The solicitors profession has a problem with retaining newly-qualified ethnic minorities because of the racism people face in firms, a diversity expert has said.
Speaking during an SRA webinar yesterday, Raphael Mokades, founder of Rare Recruitment which specialises in graduate diversity recruitment, said the problem was not with the number of black and Asian solicitors being taken on by top firms, but the issue faced during their first three years' PQE.
He said that to become partner or general counsel then solicitors needed to do at least five years’ straight in practice, but his company’s research had shown that lawyers from ethnic minorities were less likely to stay at their firm and more likely to go in-house or leave the profession altogether.
Mokades said: ‘There is a disproportionate attrition of black and brown lawyers.

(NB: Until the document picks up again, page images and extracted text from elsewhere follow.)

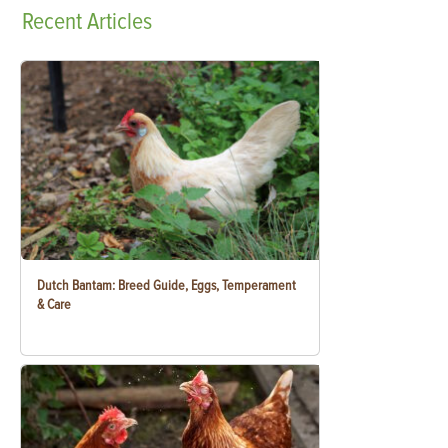
Recent
Articles
Dutch Bantam: Breed Guide, Eggs, Temperament
& Care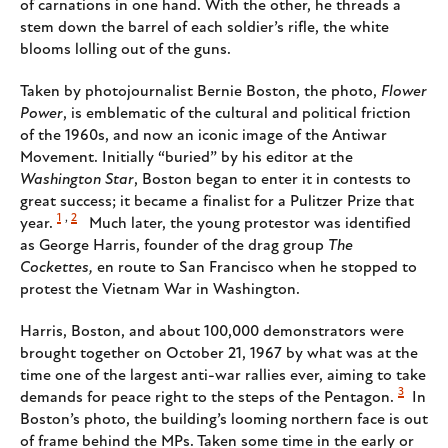
of carnations in one hand. With the other, he threads a
stem down the barrel of each soldier’s rifle, the white
blooms lolling out of the guns.
Taken by photojournalist Bernie Boston, the photo,
Flower
Power
, is emblematic of the cultural and political friction
of the 1960s, and now an iconic image of the Antiwar
Movement. Initially “buried” by his editor at the
Washington Star
, Boston began to enter it in contests to
great success; it became a finalist for a Pulitzer Prize that
1
,
2
year.
Much later, the young protestor was identified
as George Harris, founder of the drag group
The
Cockettes,
en route to San Francisco when he stopped to
protest the Vietnam War in Washington.
Harris, Boston, and about 100,000 demonstrators were
brought together on October 21, 1967 by what was at the
time one of the largest anti-war rallies ever, aiming to take
3
demands for peace right to the steps of the Pentagon.
In
Boston’s photo, the building’s looming northern face is out
of frame behind the MPs. Taken some time in the early or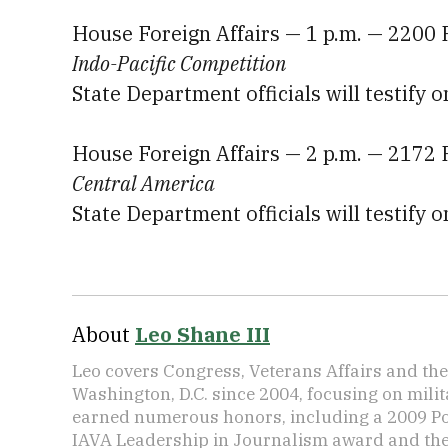
House Foreign Affairs — 1 p.m. — 2200
Indo-Pacific Competition
State Department officials will testify o
House Foreign Affairs — 2 p.m. — 2172
Central America
State Department officials will testify o
About
Leo Shane III
Leo covers Congress, Veterans Affairs and th
Washington, D.C. since 2004, focusing on mili
earned numerous honors, including a 2009 Po
IAVA Leadership in Journalism award and t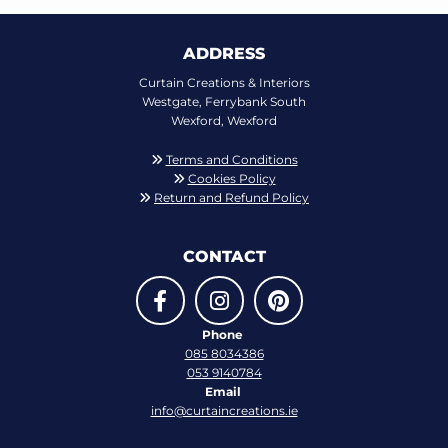
ADDRESS
Curtain Creations & Interiors
Westgate, Ferrybank South
Wexford, Wexford
Terms and Conditions

Cookies Policy

Return and Refund Policy

CONTACT
Phone
085 8034386
053 9140784
Email
info@curtaincreations.ie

Right now that is a bigger problem. Graduate recruitment is pretty good – most [firms] are doing a pretty good job but the attrition is significant.
‘Why is this happening? It is basically racism. If you are a black woman and you go to work you are going to get comments about your hair. One woman came to work with her hair natural and colleagues said to her ‘you look scary like that’. Another was told ‘you don’t look professional’. But that’s who they are. [They are] going to work as themselves and told they are scary or unprofessional – of course they are going to leave. Another woman told me she spent the entire training contract she did at her law firm being confused with the only other black trainee. How does she think she is going to make partner? It is an impossibility.’
Mokades noted that the law was not the worst profession for encouraging diversity. He said that law firms should treat increasing diversity like any business target, and insisted that it was ‘not that hard’ to ensure equality in interview processes, pay structure, performance reviews and promotion decisions.
He added it was critical for businesses to listen to what is going wrong in their organisation and educate themselves, creating an action plan based on data and allocating work fairly.
Mokades said that the suite of measures firms should take to reduce attrition for qualified lawyers of colour should include to 'make sure you train your supervisors...[and] your managers; put into appraisals, and maybe even the pay structures of those running groups and supervising people, that proportionality of outcome by race is critical, i.e you cannot be a top performer, however much you bill, if all the ethnic minority associates in your group leave much more quickly than the white associates'.